INBIOSUR   25013
INSTITUTO DE CIENCIAS BIOLOGICAS Y BIOMEDICAS DEL SUR
Unidad Ejecutora - UE
artículos
Título:
Manipulation of Mg2+- Ca2+ switch on the development of bone mimetic hydroxyapatite
Autor/es:
RUSO, JUAN M.; MESSINA, PAULA V.; ANDRÉS, NANCY C.; D'ELÍA, NOELIA L.; CAMPELO, ADRIÁN ESTEBAN; MASSHEIMER, VIRGINIA L.
Revista:
ACS APPLIED MATERIALS & INTERFACES
Editorial:
AMER CHEMICAL SOC
Referencias:
Lugar: Washington; Año: 2017 vol. 9 p. 15698 - 15710
ISSN:
1944-8244
Resumen:
Ionic substitution can affect essential physico-chemical properties leading to a specific biological behavior upon implantation. Therefore, it has been proposed as a tool to increase the biological efficiency of calcium phosphate based materials. In the following study, we have evaluated the contribution of an important cation in nature, Mg2+, into the structure of previously studied biocompatible and biodegrad-able hydroxyapatite (HA) nanorods and its subsequent effect on its chemical, morphology, and bone mimetic articulation.Mg2+-substituted HA samples were synthesized by an aqueous wet-chemical precipitation method, followed by an hydrothermal treatment involving a Mg2+ precursor that partially replace Ca2+ ions into HA crystal lattice; Mg2+ concentrations were modulated to obtain a nominal composition similar to that exists in calcified tissues.

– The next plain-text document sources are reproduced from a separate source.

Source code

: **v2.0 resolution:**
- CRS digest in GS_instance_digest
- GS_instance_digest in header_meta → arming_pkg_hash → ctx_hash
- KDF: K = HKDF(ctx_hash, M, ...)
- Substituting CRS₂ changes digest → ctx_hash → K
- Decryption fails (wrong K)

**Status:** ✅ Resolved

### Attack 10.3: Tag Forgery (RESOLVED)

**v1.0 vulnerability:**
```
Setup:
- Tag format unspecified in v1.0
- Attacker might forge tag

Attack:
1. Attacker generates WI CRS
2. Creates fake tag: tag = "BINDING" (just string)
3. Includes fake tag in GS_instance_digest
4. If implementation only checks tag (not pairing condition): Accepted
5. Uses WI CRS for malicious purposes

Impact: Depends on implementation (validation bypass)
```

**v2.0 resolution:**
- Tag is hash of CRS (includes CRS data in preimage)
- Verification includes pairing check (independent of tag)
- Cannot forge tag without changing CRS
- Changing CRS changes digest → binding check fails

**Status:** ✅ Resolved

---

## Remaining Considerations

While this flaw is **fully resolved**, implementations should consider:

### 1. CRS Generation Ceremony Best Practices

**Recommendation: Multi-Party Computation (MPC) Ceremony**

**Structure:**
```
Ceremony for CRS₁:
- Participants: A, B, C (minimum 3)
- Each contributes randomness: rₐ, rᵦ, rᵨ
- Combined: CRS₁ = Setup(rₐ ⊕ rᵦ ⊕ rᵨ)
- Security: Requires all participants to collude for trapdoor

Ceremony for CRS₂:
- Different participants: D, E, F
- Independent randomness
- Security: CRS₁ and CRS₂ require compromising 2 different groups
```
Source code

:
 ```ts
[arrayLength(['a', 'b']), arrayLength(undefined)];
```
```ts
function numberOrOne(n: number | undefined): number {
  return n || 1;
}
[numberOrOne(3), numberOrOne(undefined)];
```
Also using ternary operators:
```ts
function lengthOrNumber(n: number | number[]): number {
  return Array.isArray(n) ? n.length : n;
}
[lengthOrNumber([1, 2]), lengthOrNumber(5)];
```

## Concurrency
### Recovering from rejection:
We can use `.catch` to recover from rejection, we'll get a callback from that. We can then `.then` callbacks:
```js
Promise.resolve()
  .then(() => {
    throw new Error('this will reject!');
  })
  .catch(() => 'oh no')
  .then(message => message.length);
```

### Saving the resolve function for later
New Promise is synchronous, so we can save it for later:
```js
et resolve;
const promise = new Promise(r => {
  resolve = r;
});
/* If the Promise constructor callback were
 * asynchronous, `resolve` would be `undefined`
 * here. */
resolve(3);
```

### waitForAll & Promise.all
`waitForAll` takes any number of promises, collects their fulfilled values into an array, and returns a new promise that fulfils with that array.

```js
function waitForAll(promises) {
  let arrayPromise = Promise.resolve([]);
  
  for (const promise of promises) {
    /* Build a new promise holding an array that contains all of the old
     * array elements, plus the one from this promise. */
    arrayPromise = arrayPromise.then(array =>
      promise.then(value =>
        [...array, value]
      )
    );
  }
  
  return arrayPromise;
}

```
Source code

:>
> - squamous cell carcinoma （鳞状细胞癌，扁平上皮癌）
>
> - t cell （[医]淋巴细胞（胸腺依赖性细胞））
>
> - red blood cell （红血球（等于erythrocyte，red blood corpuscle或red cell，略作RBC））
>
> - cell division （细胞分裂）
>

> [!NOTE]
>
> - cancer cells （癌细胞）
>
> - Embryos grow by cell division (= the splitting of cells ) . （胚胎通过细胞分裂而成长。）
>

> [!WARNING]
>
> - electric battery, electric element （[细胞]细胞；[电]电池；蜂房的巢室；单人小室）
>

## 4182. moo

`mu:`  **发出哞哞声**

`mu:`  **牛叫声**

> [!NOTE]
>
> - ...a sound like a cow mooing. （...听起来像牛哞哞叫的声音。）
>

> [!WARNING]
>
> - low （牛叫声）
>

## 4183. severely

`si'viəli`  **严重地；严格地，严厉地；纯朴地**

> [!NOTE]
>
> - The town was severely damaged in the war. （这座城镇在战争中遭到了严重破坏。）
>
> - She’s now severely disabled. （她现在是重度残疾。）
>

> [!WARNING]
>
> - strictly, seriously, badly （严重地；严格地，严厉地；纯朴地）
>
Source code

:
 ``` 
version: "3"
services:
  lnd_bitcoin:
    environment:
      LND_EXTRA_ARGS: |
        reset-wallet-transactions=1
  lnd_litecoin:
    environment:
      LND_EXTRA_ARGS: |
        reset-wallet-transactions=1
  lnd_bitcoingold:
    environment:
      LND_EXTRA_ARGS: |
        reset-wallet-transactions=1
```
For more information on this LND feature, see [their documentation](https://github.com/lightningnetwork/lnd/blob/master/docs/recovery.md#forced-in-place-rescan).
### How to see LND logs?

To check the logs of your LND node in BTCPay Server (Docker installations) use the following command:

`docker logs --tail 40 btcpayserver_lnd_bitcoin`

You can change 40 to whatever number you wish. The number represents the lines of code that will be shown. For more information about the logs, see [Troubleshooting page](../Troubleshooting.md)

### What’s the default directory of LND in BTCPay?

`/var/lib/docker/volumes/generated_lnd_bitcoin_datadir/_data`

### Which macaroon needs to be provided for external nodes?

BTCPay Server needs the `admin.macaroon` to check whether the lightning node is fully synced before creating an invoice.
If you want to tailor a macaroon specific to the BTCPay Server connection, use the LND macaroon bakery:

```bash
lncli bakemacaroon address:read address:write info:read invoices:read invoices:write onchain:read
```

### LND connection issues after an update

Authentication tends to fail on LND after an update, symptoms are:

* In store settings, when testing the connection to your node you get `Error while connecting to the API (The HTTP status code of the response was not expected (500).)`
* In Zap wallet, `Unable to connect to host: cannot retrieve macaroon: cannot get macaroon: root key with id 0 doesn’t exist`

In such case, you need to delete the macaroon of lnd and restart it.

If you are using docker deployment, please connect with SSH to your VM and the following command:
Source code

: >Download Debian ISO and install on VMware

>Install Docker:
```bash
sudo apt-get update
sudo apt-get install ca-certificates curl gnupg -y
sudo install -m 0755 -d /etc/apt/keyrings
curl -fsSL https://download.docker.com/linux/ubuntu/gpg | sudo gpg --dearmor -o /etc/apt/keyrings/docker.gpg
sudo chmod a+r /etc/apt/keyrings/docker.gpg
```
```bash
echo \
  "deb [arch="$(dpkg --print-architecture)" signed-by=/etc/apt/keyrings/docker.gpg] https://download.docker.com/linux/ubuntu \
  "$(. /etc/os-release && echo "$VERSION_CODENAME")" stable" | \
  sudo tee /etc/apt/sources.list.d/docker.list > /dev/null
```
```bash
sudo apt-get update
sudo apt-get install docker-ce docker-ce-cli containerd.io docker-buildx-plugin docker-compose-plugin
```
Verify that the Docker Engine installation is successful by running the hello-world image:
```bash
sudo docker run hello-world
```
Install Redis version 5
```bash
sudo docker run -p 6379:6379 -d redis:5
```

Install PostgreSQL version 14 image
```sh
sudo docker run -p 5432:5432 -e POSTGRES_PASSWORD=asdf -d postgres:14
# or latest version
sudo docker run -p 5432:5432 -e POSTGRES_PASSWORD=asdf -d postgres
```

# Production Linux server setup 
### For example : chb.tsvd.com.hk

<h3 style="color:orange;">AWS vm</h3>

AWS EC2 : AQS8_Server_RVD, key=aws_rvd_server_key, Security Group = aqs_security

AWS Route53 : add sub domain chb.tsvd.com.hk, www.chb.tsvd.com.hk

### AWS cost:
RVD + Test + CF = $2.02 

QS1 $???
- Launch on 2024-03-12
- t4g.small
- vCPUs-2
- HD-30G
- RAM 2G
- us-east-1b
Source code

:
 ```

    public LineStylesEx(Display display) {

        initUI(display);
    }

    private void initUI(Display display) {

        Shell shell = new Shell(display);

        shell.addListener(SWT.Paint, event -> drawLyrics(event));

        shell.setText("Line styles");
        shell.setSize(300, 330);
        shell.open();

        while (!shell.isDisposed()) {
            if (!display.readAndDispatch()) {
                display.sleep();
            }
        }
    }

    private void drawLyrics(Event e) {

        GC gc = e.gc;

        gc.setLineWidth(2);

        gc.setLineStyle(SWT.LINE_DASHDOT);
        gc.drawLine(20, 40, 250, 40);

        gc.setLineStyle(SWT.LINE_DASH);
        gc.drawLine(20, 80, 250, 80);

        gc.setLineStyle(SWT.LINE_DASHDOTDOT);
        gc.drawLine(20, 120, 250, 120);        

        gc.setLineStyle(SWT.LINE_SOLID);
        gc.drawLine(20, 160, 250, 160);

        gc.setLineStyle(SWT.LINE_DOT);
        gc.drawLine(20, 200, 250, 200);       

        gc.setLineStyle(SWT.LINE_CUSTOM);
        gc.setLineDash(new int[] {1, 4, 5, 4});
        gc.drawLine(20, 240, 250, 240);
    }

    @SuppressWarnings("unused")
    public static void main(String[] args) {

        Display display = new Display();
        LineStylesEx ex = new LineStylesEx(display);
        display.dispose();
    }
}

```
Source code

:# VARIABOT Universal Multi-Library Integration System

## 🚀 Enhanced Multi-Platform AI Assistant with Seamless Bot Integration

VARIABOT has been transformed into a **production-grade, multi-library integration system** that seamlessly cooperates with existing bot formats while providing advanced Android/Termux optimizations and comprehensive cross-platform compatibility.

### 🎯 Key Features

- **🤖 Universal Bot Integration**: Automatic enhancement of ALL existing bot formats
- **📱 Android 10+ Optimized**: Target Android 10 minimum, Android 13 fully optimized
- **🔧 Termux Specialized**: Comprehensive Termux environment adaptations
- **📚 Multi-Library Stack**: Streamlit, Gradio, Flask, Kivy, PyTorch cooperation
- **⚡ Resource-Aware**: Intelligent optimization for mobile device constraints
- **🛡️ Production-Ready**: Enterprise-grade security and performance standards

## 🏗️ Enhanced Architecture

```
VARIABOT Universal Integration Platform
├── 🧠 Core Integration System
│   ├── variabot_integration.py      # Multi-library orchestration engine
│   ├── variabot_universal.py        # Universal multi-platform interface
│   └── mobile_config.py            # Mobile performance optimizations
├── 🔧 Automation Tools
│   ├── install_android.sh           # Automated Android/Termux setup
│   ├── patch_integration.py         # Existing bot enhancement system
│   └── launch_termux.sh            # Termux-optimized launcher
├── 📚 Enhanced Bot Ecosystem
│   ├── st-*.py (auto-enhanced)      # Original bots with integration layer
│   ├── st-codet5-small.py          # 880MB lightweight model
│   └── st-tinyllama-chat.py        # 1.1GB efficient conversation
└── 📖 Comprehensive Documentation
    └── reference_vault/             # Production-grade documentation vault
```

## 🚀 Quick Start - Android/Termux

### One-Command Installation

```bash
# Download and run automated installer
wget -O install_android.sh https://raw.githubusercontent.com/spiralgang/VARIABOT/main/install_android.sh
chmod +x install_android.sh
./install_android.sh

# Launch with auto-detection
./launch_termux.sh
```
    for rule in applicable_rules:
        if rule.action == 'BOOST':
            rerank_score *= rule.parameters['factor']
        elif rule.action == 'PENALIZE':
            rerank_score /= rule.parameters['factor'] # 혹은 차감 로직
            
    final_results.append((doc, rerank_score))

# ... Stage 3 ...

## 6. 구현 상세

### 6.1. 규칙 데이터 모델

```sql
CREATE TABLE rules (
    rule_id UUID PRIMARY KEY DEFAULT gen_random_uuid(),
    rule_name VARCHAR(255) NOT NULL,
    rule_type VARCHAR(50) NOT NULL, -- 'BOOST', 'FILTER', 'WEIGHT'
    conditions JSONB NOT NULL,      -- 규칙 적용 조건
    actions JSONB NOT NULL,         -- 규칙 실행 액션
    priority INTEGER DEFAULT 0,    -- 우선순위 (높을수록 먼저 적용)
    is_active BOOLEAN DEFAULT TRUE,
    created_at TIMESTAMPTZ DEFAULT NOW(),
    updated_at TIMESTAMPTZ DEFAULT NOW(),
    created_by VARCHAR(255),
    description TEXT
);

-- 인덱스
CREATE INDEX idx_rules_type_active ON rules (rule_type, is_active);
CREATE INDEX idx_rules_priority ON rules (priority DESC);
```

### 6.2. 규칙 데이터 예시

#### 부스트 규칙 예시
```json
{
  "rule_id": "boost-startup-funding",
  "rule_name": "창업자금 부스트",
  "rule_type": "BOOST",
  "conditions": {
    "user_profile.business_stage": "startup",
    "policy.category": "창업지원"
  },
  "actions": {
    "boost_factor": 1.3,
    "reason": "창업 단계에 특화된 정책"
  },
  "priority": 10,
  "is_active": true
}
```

Hydrothermally synthesized Mg2+-substituted HA nanoparticles were characterized by X-ray powder diffraction, FT-NIR and EDX spectroscopies, field emission scanning and high resolution transmission electron microscopies (FE-SEM, H-TEM). Molecular modeling combining ab initio methods and power diffraction data were also performed. Results showed that Mg2+-substitution promoted the formation of calcium deficient HA cdHA) where Mg2+ replacement is energetically favored at Ca(1) position in a limited and specific amount directing the additional Mg2+ toward the surface of the crystal. The control of Mg2+ incorporation into HA nanorods gave rise to a tailored crystallinity degree, cell parameters, morphology, surface hydration, solubility, and degradation properties in a dose-replacement dependent manner. The obtained materials show qualities that conjugated together to drive an optimal in vitro cellular viability,spreading, and proliferation confirming their biocompatibility. In addition, an improved adhesion of osteoblast was evidenced after Mg2+−Ca2+ substitution.